O advento recente da dublagem ameaça mudar esse panorama. Filmes como ``Parque dos Dinossauros", ``Aladdin" e ``Velocidade Máxima", apresentados em versão dublada, conseguiram um sucesso de público sem precedentes.
O fato naturalmente assustou os produtores locais, que temem perder um reinado até agora absoluto. Mas não há razão para alarme. Dificilmente o público vai abandonar de uma hora para outra um cinema que, afinal, é um dos mais antigos e ricos do mundo.
Além da produção dominante, falada em hindi, o cinema indiano engloba ainda as inúmeras cinematografias regionais, como de Maharashtra, Bengala ou Kerala, cada qual com seus repertórios e estilos peculiares.
No conjunto, algumas características únicas permanecem como atrativos infalíveis para o espectador indiano. Típicos, por exemplo, são os filmes mitológicos e de santos, que já tiveram sua época de auge, mas continuam até hoje populares.
Quem visita um templo na Índia frequentemente encontra pinturas de santos que são na verdade retratos do artista que os interpretou no cinema. Aliás, o poder social dos atores não é pequeno: os mais famosos acabam como deputados, governadores ou ministros.
Outra característica constante do cinema indiano são os números de dança -quando não são filmes inteiramente musicais. Se a inspiração tem origem hollywoodiana, hoje transformou-se em recurso próprio, que dita aos jovens os novos passos, as canções do momento, o vestuário da moda.
Mas atenção: nada de nudez ou erotismo explícito. Mesmo o simples beijo só agora começa a ser permitido nas telas, desde que os amantes mantenham os lábios hermeticamente fechados.
A maior parte dos filmes indianos é financiada por empresas privadas, com olhos gordos na exploração comercial de seu produto.
Os orçamentos em geral são baixos. Mesmo as chamadas grandes produções não ultrapassam US$ 1 milhão.
Mas se fizer sucesso, o filme contará com distribuição, não apenas na Índia, mas no sul e sudeste asiático, no norte da África e no Oriente Médio.
Nessas regiões, o cinema indiano ainda ganha do americano por melhor condizer com os padrões morais e religiosos locais.

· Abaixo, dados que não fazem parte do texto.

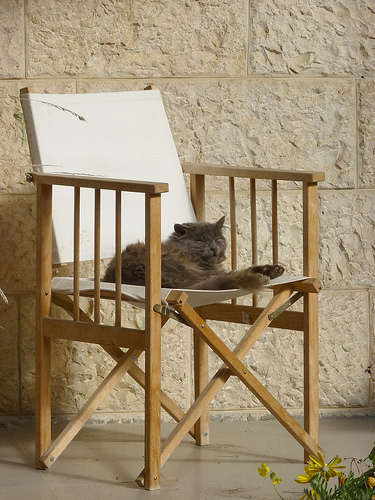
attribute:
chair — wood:
[14, 81, 331, 498]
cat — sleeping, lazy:
[102, 215, 281, 288]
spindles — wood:
[63, 184, 133, 330]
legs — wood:
[34, 313, 329, 484]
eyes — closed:
[190, 232, 225, 244]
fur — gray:
[123, 245, 144, 283]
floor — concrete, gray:
[13, 418, 367, 499]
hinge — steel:
[148, 307, 190, 331]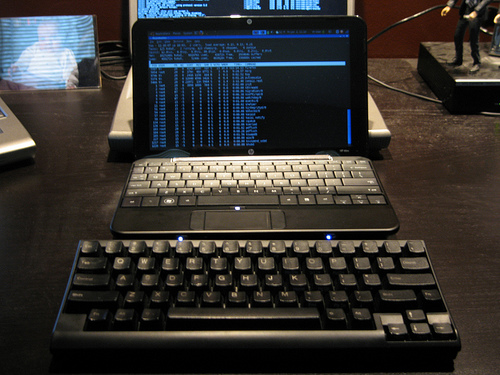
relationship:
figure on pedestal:
[440, 0, 490, 75] [415, 38, 498, 119]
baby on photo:
[7, 19, 82, 94] [0, 11, 104, 96]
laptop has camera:
[107, 15, 402, 238] [245, 17, 253, 26]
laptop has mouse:
[107, 15, 402, 238] [189, 207, 286, 236]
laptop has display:
[107, 15, 402, 238] [131, 15, 368, 153]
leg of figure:
[466, 12, 482, 75] [440, 0, 490, 75]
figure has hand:
[440, 0, 490, 75] [437, 6, 452, 19]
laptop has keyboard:
[107, 15, 402, 238] [47, 236, 462, 354]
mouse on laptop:
[189, 207, 286, 236] [107, 15, 402, 238]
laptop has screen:
[104, 1, 400, 150] [134, 0, 349, 20]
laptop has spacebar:
[104, 1, 400, 150] [165, 306, 321, 330]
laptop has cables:
[104, 1, 400, 150] [96, 38, 132, 84]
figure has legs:
[440, 0, 490, 75] [446, 10, 484, 74]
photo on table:
[0, 11, 104, 96] [1, 56, 498, 374]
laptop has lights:
[104, 1, 400, 150] [176, 232, 185, 244]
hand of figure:
[437, 6, 452, 19] [440, 0, 489, 73]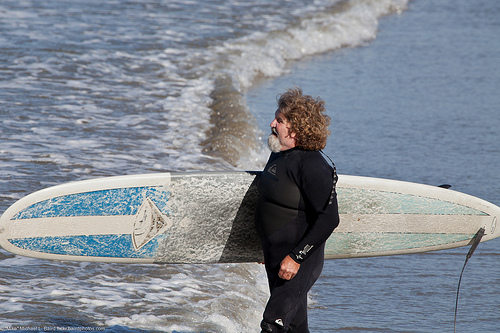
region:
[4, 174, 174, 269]
this end of the surf board is blue and white.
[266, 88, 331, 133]
the man has curly hair.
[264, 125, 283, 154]
the man has a white beard.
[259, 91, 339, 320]
he is wearing a black wetsuit.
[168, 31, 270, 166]
a small brownish wave.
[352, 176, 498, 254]
this end of the surf board is aqua and white.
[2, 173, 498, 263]
the man is carrying a surf board.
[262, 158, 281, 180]
a chevron type of design emblem.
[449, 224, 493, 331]
a tether attached to the surf board.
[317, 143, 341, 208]
a rope/tie hangs from the back of the suit.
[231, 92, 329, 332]
a man walking into the ocean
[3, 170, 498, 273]
the white surfboard the man is holding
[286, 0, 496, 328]
the beach that is next to the ocean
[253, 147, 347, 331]
the wetsuit the man is wearing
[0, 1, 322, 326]
the ocean coming near to the beach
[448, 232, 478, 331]
the cord at the end of the surfboard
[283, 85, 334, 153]
the man's long hair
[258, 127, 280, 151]
the man's white facial hair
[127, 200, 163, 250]
the logo on the surfboard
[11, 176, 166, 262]
the front of the surfboard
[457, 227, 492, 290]
black cord on surf board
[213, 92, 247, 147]
brown section in the sand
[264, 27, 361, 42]
white waves in the sand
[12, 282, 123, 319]
small pebbles in the sand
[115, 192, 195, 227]
small white triangular symbol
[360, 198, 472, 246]
wide white line on skateboard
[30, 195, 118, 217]
bright blue and white section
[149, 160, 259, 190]
silver edge on skate board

Numa Índia inundada de filmes, os festivais proliferam e se estendem ao longo do ano. O mais importante deles é o Festival Internacional de Cinema da Índia, que ocorre anualmente em janeiro.
Trata-se de um evento itinerante, realizado a cada dois anos em Nova Déli e, nos outros anos, em diferentes cidades do país. Em janeiro passado teve lugar em Bombaim, a capital cinematográfica da Índia, que exibe o engraçado epíteto de ``Bollywood".
Embora internacional, a ênfase do festival recai sobre a produção interna, em especial os filmes de produção independente, frequentemente financiados pelos governos regionais. É esse, na verdade, o âmbito de onde saem as obras de real valor artístico.
Foi como cineasta independente e com produções de baixíssimo orçamento que, nos anos 50, surgiu Satyajit Ray (1921-1992), o maior cineasta indiano e um dos mais importantes do mundo.
Infelizmente, durante o festival, o cinema artístico indiano acaba passando em salas semivazias, enquanto o público se espreme para assistir às sensações internacionais que não são distribuídas comercialmente no país.